La democracia como sistema político fue caracterizada originalmen­te por Aristóteles en su obra Política, pero lo hizo solamente para el ciudadano griego, apto para gobernar y para obedecer al gobierno de sus pares. Aceptó, simultáneamente, la esclavitud como régimen social compatible con la democracia al estilo griego. Aristóteles no solo caracterizó la democracia como un régimen que defiende la libertad de los ciudadanos griegos, sino que, de acuerdo con algu­nos intérpretes de su pensamiento, la consideró como el mejor de los regímenes políticos, apoyando simultáneamente la regla de la mayoría y la regla de la ley.

A partir de la era moderna, la democracia se ha ido gestando como un proceso social que pretendía ponerle límites al poder del Estado. Emergió entonces como una lucha contra formas totalitarias, absolutistas y dictatoriales propias de los gobiernos monárquicos de la era moderna, con base en los cuales se organi­zaron los estados nacionales europeos.

La democracia liberal fue gestada por la burguesía industrial como clase emergente, cuyo interés común fue la defensa del capital, fuerza dominante en el desarrollo de las sociedades industriales. La propiedad privada del capital fue defendida como fundamento del poder y de la libertad de los burgueses. Por eso es que los funda­mentos del liberalismo político no pueden ser entendidos sin tomar en consideración los fundamentos del liberalismo económico.

Los ideólogos del liberalismo político se dividen entre aquellos que como Locke, hacen de la propiedad de sí mismo y del patrimo­nio individual los fundamentos del orden político, y aquellos que como Rousseau enfatizan el rol de ciudadanos libres e iguales, en la formulación de un contrato social que asegure la voluntad popular.

Cuando se estudian los sistemas políticos aislándolos con­ceptualmente de los sistemas económicos, se pierde esa conexión interdependiente entre los fundamentos del capitalismo y de la democracia. De acuerdo con las formulaciones contemporáneas del liberalismo, en la esfera propiamente política, la democracia tiene ciertos rasgos mínimos que se definen procedimentalmente como un método para tomar decisiones colectivas, independientemente del contenido sustantivo de dichas decisiones. La democracia política mínima es así concebida como un conjunto de reglas que determinan cuáles organismos o personas están autorizadas para tomar decisiones de gobierno y bajo qué procedimientos pueden tomar dichas decisiones.

La noción trata de una democracia procedimental, vacía de contenidos éticos compartidos, con excepción de los que resultan de la búsqueda de una libertad «negativa», de un ámbito privado de acción no interferido por las leyes ni por otros individuos.

◆ Datos a continuación:
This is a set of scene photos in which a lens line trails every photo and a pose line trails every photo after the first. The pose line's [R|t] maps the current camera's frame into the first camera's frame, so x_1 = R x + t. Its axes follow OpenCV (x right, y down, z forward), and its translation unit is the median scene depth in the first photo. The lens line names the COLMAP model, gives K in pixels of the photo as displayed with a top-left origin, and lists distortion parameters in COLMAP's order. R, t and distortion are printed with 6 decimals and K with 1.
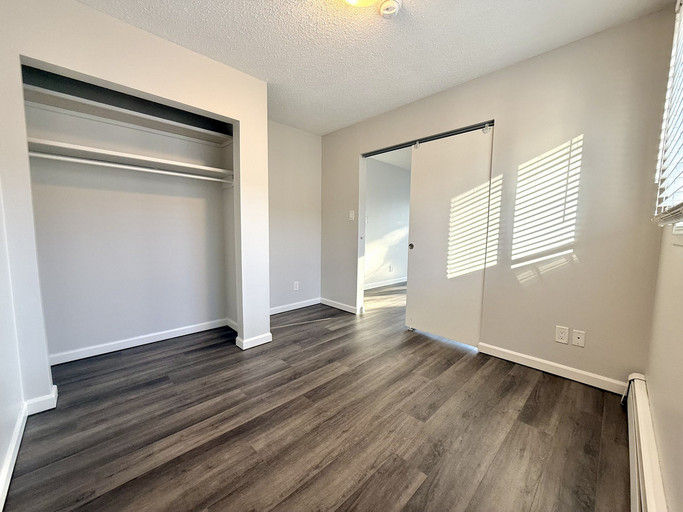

◆ Tarea: Prosigue el texto sobre la democracia a partir de su última oración.

◆ Resultado:
La noción de libertad «negativa» en el sentido liberal populari­zado por Isahia Berlin, se refiere a ese ámbito de la acción humana en que esta no es interferida u obstruida por circunstancias o leyes externas. En cambio, la noción de libertad «negativa» en el sentido republicano, significa liberación de las condiciones de dependencia respecto de situaciones de dominación.

Dentro de las concepciones liberales contemporáneas de la democracia política, destaca la de Robert Dahl (1992), quien utiliza el término de poliarquía (gobierno de muchos), más correcto para esta versión meramente procedimental de la democracia, el que incluye los siguientes rasgos básicos: el fundamento constitucional de las decisiones del gobierno, la elección pacífica y habitual de los funcionarios de gobierno, el sufragio universal como método para dicha elección, la libertad de expresión universalmente garantizada, la libertad de información a través de fuentes alternativas diferentes a las originadas en el gobierno, el derecho a formar asociaciones políticas (partidos, grupos de interés, etc.), con el objeto de formar opinión pública o competir por los cargos gubernamentales.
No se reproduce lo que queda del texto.